Despite publication of guidelines, several studies have found the care for WWE to be suboptimal (3–7). Methods of implementation that increase the likelihood of guidelines being used include reminders, interactive educational meetings, audit and feedback, patient-directed interventions, and development of local consensus. It is not known which guideline dissemination and implementation strategies are likely to be efficient under different circumstances (8). We introduced local guidelines and actively pursued their implementation, by using strategies that were feasible within the existing resources in our hospital.

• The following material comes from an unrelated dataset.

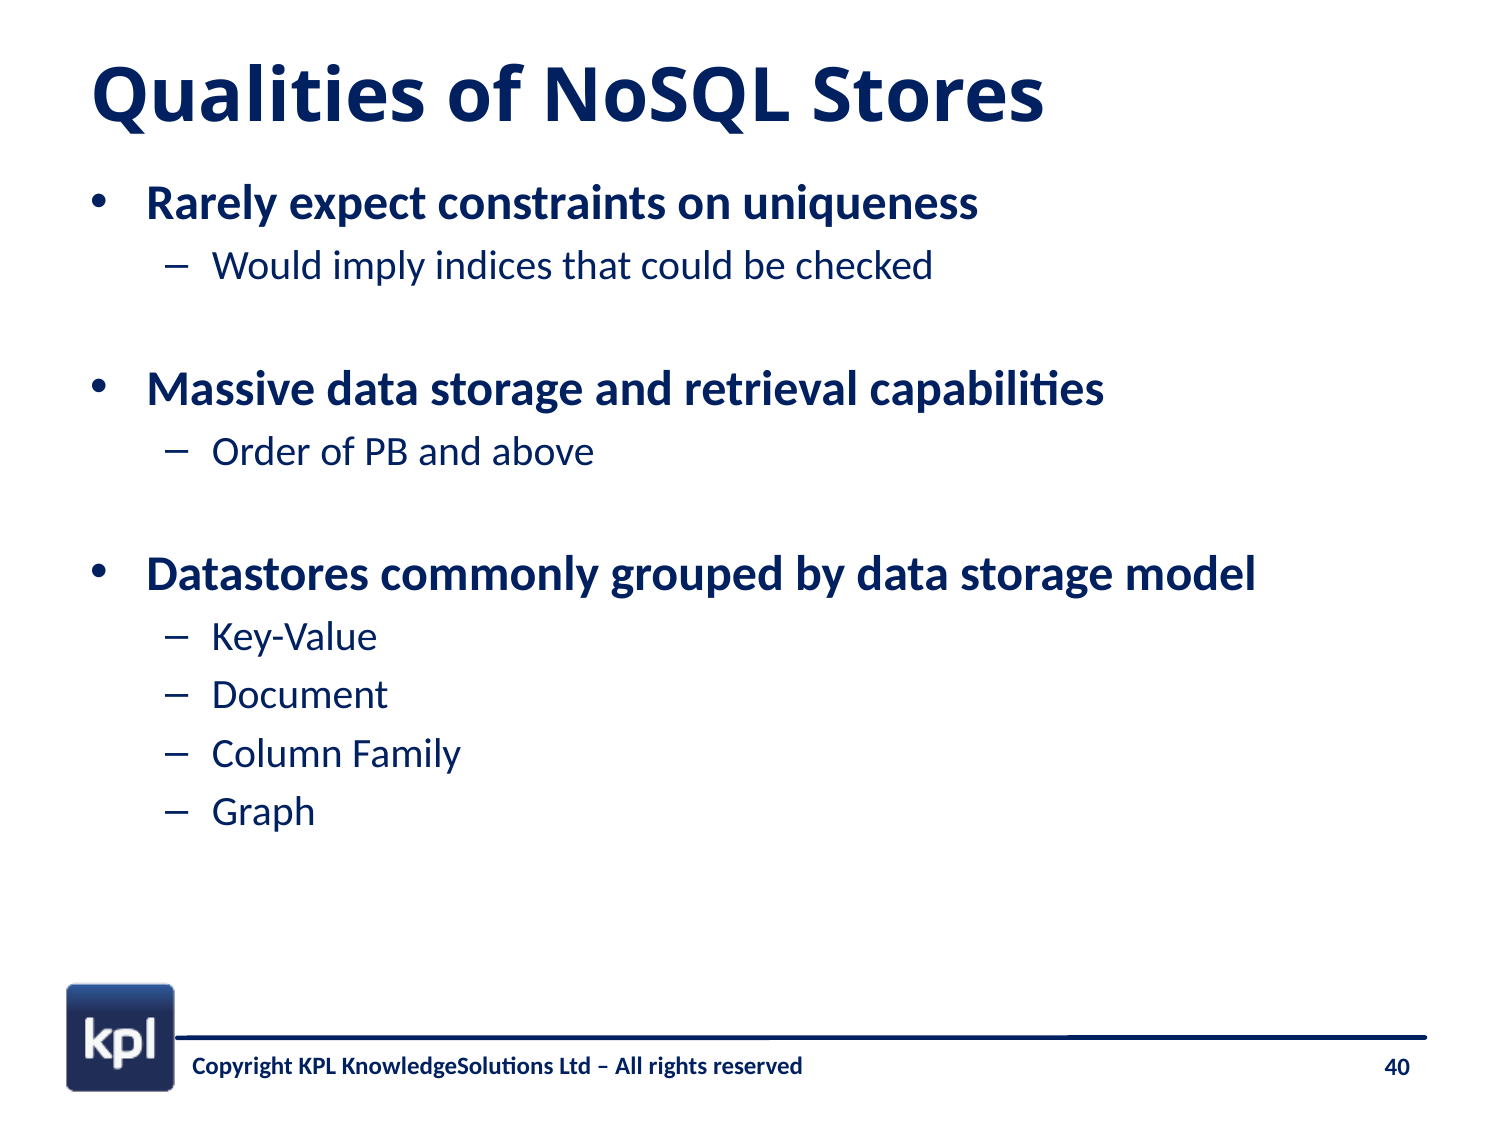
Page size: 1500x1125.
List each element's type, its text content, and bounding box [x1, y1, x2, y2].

For chronic conditions like epilepsy, the time between the care provided and its outcome can be long, and a poor outcome (e.g., major malformations in offspring or oral contraceptive failure) does not occur every time an error or deficiency occurs in the provision of that care. In this situation, details of practice (process data) provide more sensitive measures of quality than do outcome data (9). Patients' knowledge on WWE issues can serve as a surrogate outcome measure.
The aim of this study was to establish the degree of adherence to guidelines for the care of WWE before and after their active local implementation and assess their impact on the clinical practice by using case-note reviews and a patient questionnaire.